> [DATA FOR REVIEW]
========================================

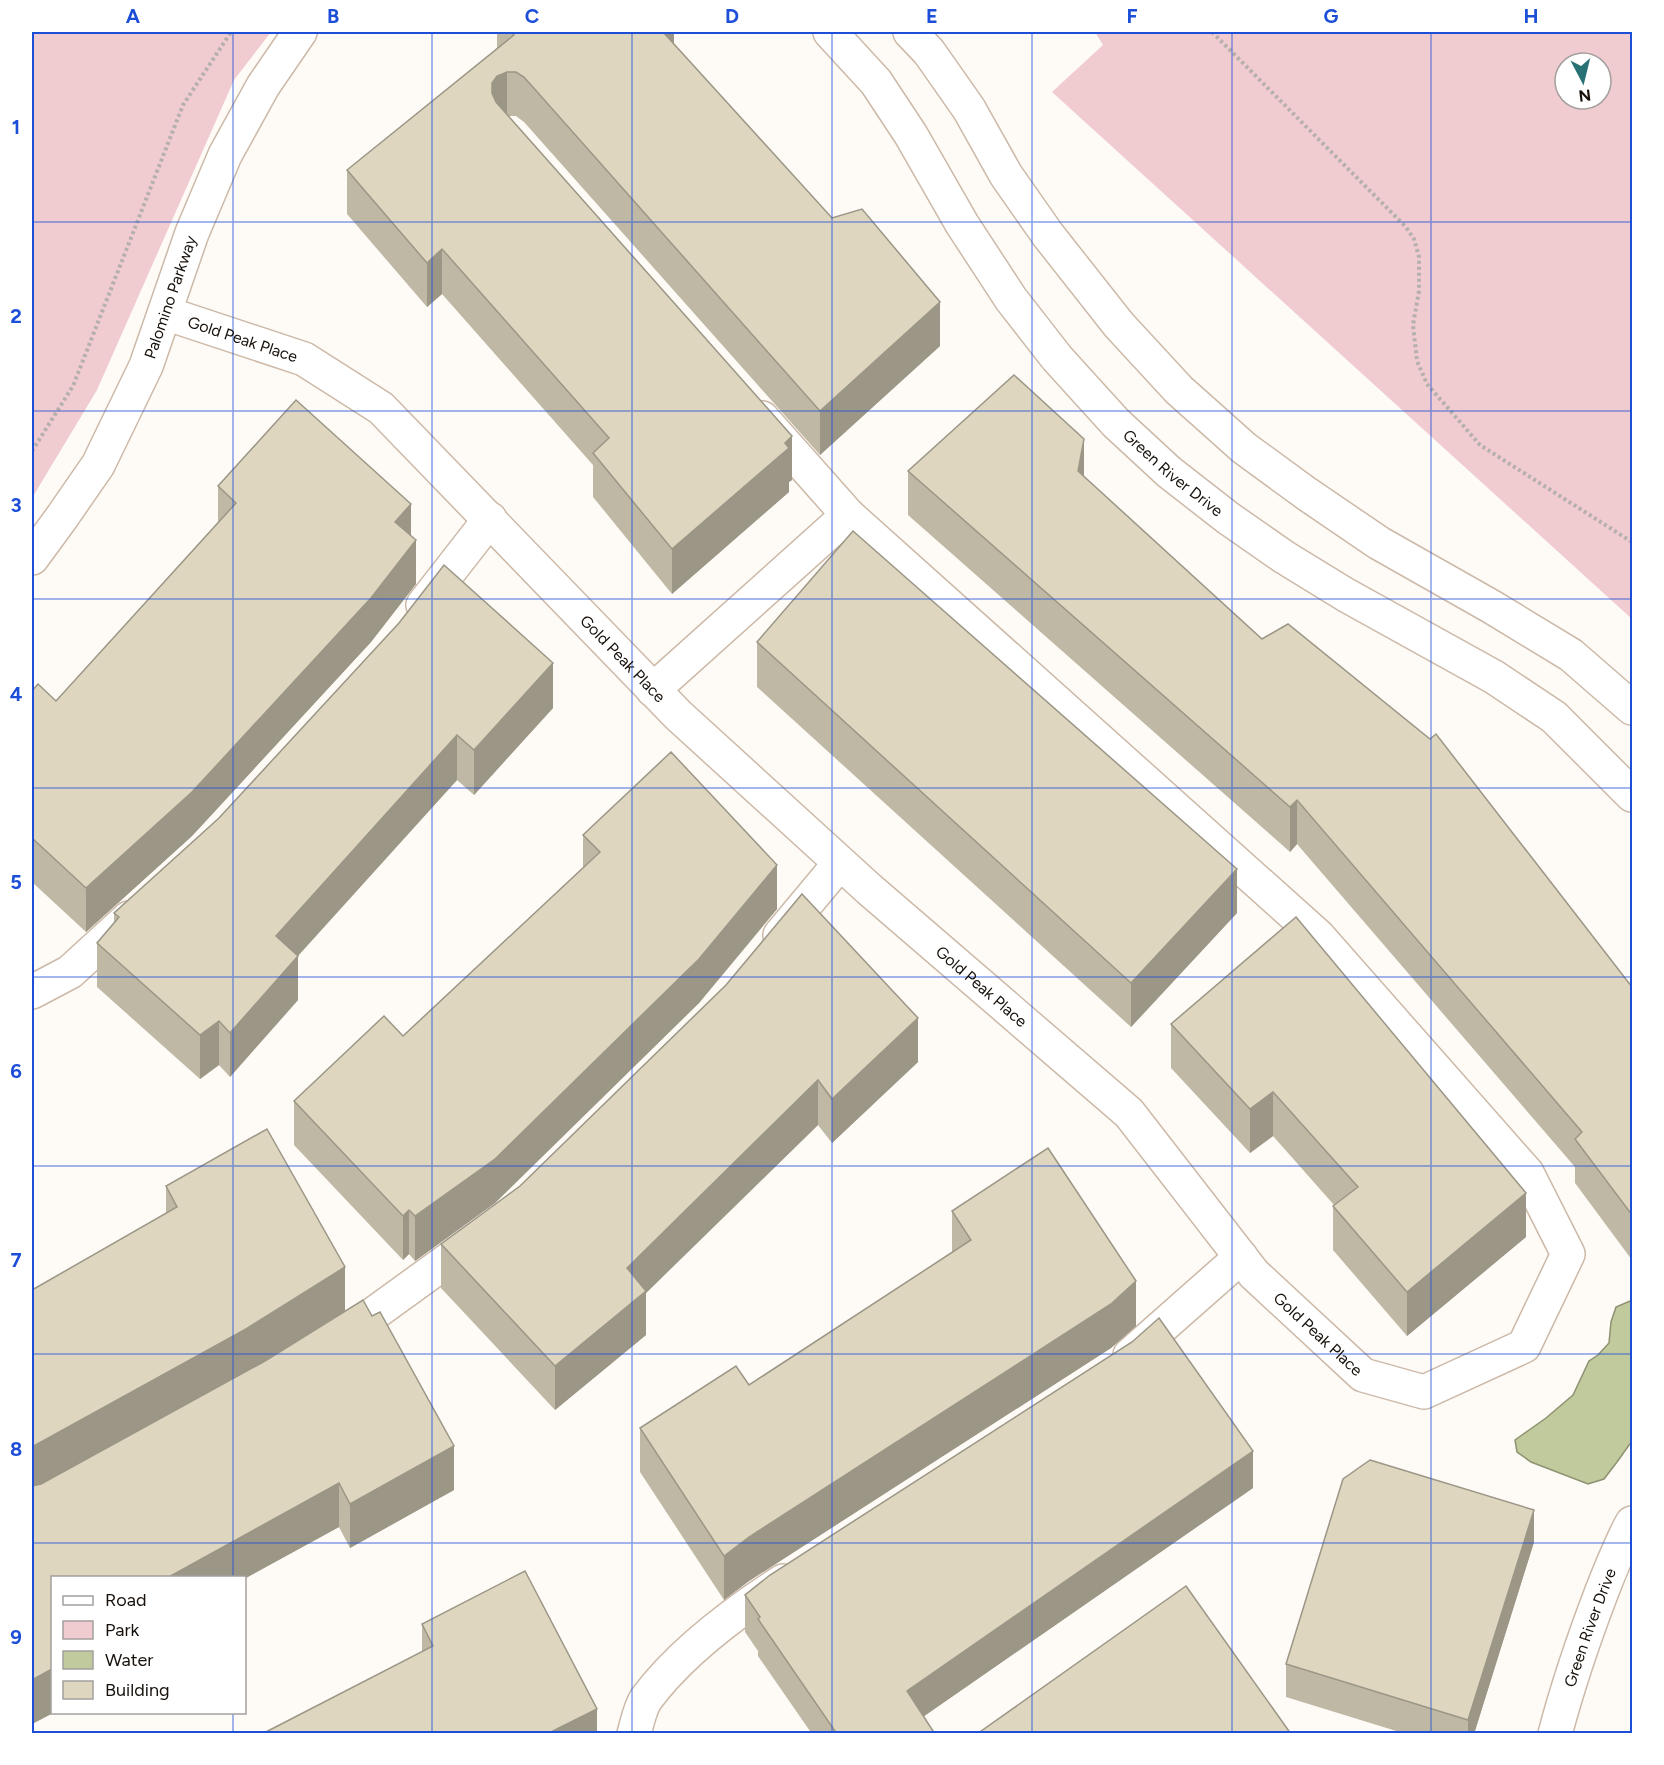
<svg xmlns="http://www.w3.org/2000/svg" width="1664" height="1765" viewBox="0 0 1664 1765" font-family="Figtree,sans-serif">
<rect width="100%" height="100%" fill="#fefaf6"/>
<!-- green -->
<g fill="#f0cbcf" fill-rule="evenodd">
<path d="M 32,32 L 271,32 L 234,80 L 97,390 L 32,498 Z"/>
<path d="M 1095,32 L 1632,32 L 1632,619 L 1052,92 L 1103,45 ZM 1565,63 L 1601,63 L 1601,99 L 1565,99 Z"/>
</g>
<!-- water -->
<path fill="#c0ca9d" stroke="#8e9271" stroke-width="1.5" d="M 1630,1301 L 1632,1301 L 1632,1441 L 1617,1462 L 1604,1479 L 1588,1484 L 1531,1462 L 1517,1452 L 1515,1440 L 1546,1418 L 1573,1395 L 1589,1361 L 1598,1355 L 1609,1343 L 1611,1322 L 1616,1307 Z"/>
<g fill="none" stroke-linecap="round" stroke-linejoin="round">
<defs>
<g id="street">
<path id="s1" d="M 830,32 L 876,82 L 911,135 L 962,224 L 1011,299 L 1057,358 L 1116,423 L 1169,472 L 1228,518 L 1284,557 L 1346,595 L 1494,677 L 1554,717 L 1632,795"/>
<path d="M 910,32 L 929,52 L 969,109 L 1006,175 L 1048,235 L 1119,325 L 1179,390 L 1244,448 L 1307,494 L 1379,543 L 1492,607 L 1571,655 L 1632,708"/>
<path id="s2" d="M 165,313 L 304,359 L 381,408 L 678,715 L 869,889 L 1129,1113 L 1254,1274 L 1363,1375 L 1424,1392 L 1524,1346 L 1568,1254 L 1527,1173 L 1318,936 L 848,515 L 762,418"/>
<path id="s3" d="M 32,558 L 62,517 L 98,465 L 146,366 L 192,233 L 225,155 L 263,86 L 300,32"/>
<path d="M 423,605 L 490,519"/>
<path d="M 653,690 L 848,515"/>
<path d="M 780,935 L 840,863"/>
<path d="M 32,992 L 70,972 L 129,918"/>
<path d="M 333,1341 L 361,1323 L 477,1239"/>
<path d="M 1130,1355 L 1241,1257"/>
<path d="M 634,1734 C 637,1723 640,1708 646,1699 C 680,1653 735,1612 783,1581"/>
<path id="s4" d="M 1555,1734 C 1568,1685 1584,1638 1602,1591 C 1611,1568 1620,1545 1632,1523"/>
</g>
</defs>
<!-- street casing -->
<use href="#street" stroke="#ccb9a8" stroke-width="36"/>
<!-- path -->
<g stroke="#b5b0ab" stroke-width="4" stroke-dasharray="3 3" stroke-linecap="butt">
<path d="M 1212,32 L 1406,227 L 1414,239 L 1419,257 L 1419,291 L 1413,325 L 1417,361 L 1427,384 L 1480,445 L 1632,542"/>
<path d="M 32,451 L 73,386 L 183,105 L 231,32"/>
</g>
<!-- street -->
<use href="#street" stroke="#fff" stroke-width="33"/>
</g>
<!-- wall -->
<g fill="#bfb8a4">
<path d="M 497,32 L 674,32 L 674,44 L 940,346 L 820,455 L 524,122 L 516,116 L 508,116 L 792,480 L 789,482 L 789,492 L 672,594 L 593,497 L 593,465 L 442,294 L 427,307 L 347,214 L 347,170 L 497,49 Z"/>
<path d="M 908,471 L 1084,477 L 1632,987 L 1632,1260 L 1575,1183 L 1575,1167 L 1297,844 L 1290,852 L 908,515 Z"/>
<path d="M 218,486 L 411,536 L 416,584 L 371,642 L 192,836 L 86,932 L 32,882 L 32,691 L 56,701 L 218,522 Z"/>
<path d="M 399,623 L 553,708 L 474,795 L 457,780 L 298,956 L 298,1000 L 230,1077 L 219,1065 L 200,1079 L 97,987 L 97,943 L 114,923 L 114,913 L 219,818 Z"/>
<path d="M 757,642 L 1237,913 L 1131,1027 L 757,687 Z"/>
<path d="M 583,835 L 777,909 L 699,1003 L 495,1203 L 415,1261 L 409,1254 L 403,1260 L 294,1145 L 294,1101 L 403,1036 L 583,868 Z"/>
<path d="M 726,985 L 918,1062 L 832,1143 L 818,1125 L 646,1293 L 646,1335 L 555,1410 L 441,1288 L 441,1244 L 520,1186 Z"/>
<path d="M 1171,1024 L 1526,1237 L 1407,1336 L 1333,1250 L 1333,1206 L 1334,1205 L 1273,1136 L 1250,1153 L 1171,1068 Z"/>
<path d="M 166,1186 L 345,1311 L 454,1490 L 350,1548 L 339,1527 L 244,1579 L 244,1578 L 52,1578 L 53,1713 L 32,1724 L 32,1290 L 166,1214 Z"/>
<path d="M 952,1211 L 1136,1326 L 1111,1348 L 749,1581 L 724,1600 L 640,1472 L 640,1428 L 749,1385 L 952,1252 Z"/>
<path d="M 1253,1488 L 924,1716 L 935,1734 L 812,1734 L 758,1656 L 758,1651 L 745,1632 L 745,1595 Z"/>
<path d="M 1534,1542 L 1474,1734 L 1406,1734 L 1286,1697 L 1286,1664 Z"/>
<path d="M 422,1624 L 597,1734 L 422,1652 Z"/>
</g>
<!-- shaded-wall -->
<g fill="#9b9686">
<path d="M 663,32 L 674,32 L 674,56 Z"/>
<path d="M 507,72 L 507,116 L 497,120 L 492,93 L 492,83 L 497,76 Z"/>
<path d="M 442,249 L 442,294 L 427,307 L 427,263 Z"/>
<path d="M 940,302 L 940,346 L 820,455 L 820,411 Z"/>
<path d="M 792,436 L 792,480 L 789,482 L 789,492 L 672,594 L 672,549 Z"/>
<path d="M 1084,439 L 1084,483 L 1078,471 Z"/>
<path d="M 411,504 L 411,546 L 416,540 L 416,584 L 371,642 L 192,836 L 86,932 L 86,888 L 395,522 Z"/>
<path d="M 553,663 L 553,708 L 474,795 L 474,750 Z"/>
<path d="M 457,735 L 457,780 L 276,980 L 276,936 Z"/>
<path d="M 1297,800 L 1297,844 L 1290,852 L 1290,807 Z"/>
<path d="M 777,865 L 777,909 L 699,1003 L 495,1203 L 415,1261 L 415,1216 Z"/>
<path d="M 1237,869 L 1237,913 L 1131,1027 L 1131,983 Z"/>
<path d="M 298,956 L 298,1000 L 230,1077 L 230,1033 Z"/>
<path d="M 918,1018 L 918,1062 L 832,1143 L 832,1099 Z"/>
<path d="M 219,1021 L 219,1065 L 200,1079 L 200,1035 Z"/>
<path d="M 818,1080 L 818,1125 L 646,1293 L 646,1335 L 555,1410 L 555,1366 L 627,1268 Z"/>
<path d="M 1273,1092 L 1273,1136 L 1250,1153 L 1250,1109 Z"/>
<rect x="32" y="1156" width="1" height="44"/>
<path d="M 1526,1193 L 1526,1237 L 1407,1336 L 1407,1292 Z"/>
<path d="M 409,1210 L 409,1254 L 403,1260 L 403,1216 Z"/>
<path d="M 345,1267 L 345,1311 L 246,1373 L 32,1491 L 32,1447 Z"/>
<path d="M 1136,1281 L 1136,1326 L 1111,1348 L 749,1581 L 724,1600 L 724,1556 L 749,1537 Z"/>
<path d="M 454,1446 L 454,1490 L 350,1548 L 350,1504 Z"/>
<path d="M 1253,1451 L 1253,1488 L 907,1728 L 907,1691 Z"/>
<path d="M 339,1483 L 339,1527 L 244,1579 L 244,1578 L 167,1578 Z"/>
<path d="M 1534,1510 L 1534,1542 L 1474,1734 L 1468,1734 L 1468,1720 Z"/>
<path d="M 52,1669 L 53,1713 L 32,1724 L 32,1680 Z"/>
<path d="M 597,1709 L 597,1734 L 553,1734 L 553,1731 Z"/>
</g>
<!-- building -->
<g fill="#ded6bf" stroke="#9b9686" stroke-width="1.5">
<path d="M 511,32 L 663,32 L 832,218 L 862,209 L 940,302 L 820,411 L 524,77 L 516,72 L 507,72 L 497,76 L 492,83 L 492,93 L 496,102 L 792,436 L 785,443 L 789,448 L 672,549 L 593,453 L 609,438 L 442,249 L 427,263 L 347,170 L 514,35 Z"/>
<path d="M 1014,375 L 1084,439 L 1078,471 L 1262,639 L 1288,624 L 1430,739 L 1436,734 L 1632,987 L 1632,1215 L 1575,1139 L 1582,1132 L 1297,800 L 1290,807 L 908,471 Z"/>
<path d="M 296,400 L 411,504 L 395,522 L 416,540 L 371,598 L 192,792 L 86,888 L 32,838 L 32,691 L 38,684 L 56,701 L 236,503 L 218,486 Z"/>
<path d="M 853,531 L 1237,869 L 1131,983 L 757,642 Z"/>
<path d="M 444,565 L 553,663 L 474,750 L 457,735 L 276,936 L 298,956 L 230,1033 L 219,1021 L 200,1035 L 97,943 L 119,917 L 114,913 L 219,818 L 399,623 Z"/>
<path d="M 671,752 L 777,865 L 699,959 L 495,1159 L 415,1216 L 409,1210 L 403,1216 L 294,1101 L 384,1016 L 403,1036 L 600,852 L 583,835 Z"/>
<path d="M 802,894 L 918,1018 L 832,1099 L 818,1080 L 627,1268 L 646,1291 L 555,1366 L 441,1244 L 520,1186 L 726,985 Z"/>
<path d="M 1296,917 L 1526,1193 L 1407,1292 L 1333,1206 L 1358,1187 L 1273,1092 L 1250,1109 L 1171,1024 Z"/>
<path d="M 267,1129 L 345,1267 L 246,1329 L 32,1447 L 32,1290 L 177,1207 L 166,1186 Z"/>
<path d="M 1048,1148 L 1136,1281 L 1111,1304 L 749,1537 L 724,1556 L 640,1428 L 736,1366 L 749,1385 L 971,1240 L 952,1211 Z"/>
<path d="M 363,1300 L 372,1316 L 380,1312 L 454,1446 L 350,1504 L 339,1483 L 167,1578 L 52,1578 L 52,1669 L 32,1680 L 32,1486 L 41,1484 L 265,1361 Z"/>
<path d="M 1159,1318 L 1253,1451 L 907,1691 L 935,1734 L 837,1734 L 758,1619 L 760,1617 L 745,1595 L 770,1575 L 1132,1342 Z"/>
<path d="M 1370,1460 L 1534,1510 L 1468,1720 L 1286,1664 L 1343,1479 Z"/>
<path d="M 525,1571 L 597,1709 L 553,1731 L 554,1734 L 262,1734 L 433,1646 L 422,1624 Z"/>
<path d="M 1186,1586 L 1291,1734 L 977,1734 Z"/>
</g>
<!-- grid -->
<path fill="none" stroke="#1d4ed8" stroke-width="1.5" stroke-opacity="0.55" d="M 233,32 L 233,1578M 432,32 L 432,1734M 632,32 L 632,1734M 832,32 L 832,1734M 1032,32 L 1032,1734M 1232,32 L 1232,1734M 1431,32 L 1431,1734M 32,222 L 1632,222M 32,411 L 1632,411M 32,599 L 1632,599M 32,788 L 1632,788M 32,977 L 1632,977M 32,1166 L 1632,1166M 32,1354 L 1632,1354M 32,1543 L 1632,1543M 233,1712 L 233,1734"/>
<g text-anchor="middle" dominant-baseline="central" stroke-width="5" stroke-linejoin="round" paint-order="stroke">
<!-- street labels -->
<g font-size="16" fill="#18110b" stroke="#fff">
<text stroke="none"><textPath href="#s3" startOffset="297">Palomino Parkway</textPath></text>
<text stroke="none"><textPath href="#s2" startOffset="82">Gold Peak Place</textPath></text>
<text stroke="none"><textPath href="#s1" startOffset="562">Green River Drive</textPath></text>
<text stroke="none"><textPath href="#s2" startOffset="586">Gold Peak Place</textPath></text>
<text stroke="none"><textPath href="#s2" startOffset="1072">Gold Peak Place</textPath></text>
<text stroke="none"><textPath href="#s2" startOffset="1558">Gold Peak Place</textPath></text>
<text stroke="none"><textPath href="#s4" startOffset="112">Green River Drive</textPath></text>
</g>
</g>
<!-- border -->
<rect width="1664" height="1765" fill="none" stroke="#ffffff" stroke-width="66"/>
<!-- legend -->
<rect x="51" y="1576" width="195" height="138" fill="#ffffff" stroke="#a3a09d" stroke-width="1.5"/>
<rect x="63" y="1596" width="30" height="9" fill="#ffffff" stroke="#a3a09d" stroke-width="1.5"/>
<text x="105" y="1606" font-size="18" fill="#18110b">Road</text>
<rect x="63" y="1621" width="30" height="18" fill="#f0cbcf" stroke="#a3a09d" stroke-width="1.5"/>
<text x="105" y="1636" font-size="18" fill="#18110b">Park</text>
<rect x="63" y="1651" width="30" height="18" fill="#c0ca9d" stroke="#a3a09d" stroke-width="1.5"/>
<text x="105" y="1666" font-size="18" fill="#18110b">Water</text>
<rect x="63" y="1681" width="30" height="18" fill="#ded6bf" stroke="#a3a09d" stroke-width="1.5"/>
<text x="105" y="1696" font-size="18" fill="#18110b">Building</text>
<!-- north arrow -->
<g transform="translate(1583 81) rotate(173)"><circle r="28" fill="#ffffff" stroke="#a3a09d" stroke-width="1.5"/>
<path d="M0-4.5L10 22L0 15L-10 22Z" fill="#287275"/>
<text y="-9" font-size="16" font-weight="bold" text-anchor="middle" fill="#18110b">N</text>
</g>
<rect x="33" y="33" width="1598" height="1699" fill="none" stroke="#1d4ed8" stroke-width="2"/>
<g font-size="20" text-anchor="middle" font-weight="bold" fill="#1d4ed8">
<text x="133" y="23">A</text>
<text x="333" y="23">B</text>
<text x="532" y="23">C</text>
<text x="732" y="23">D</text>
<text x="932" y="23">E</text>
<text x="1132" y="23">F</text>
<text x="1331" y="23">G</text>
<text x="1531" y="23">H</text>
<text x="16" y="134">1</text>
<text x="16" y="323">2</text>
<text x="16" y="512">3</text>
<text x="16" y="701">4</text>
<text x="16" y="889">5</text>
<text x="16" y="1078">6</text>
<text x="16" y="1267">7</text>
<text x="16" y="1456">8</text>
<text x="16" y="1644">9</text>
</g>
</svg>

========================================

> [TASK DIRECTIONS]
From the material above, copy every line where the word "linecap" is found.

> [SOLUTION TO THE PROBLEM]
<g fill="none" stroke-linecap="round" stroke-linejoin="round">
<g stroke="#b5b0ab" stroke-width="4" stroke-dasharray="3 3" stroke-linecap="butt">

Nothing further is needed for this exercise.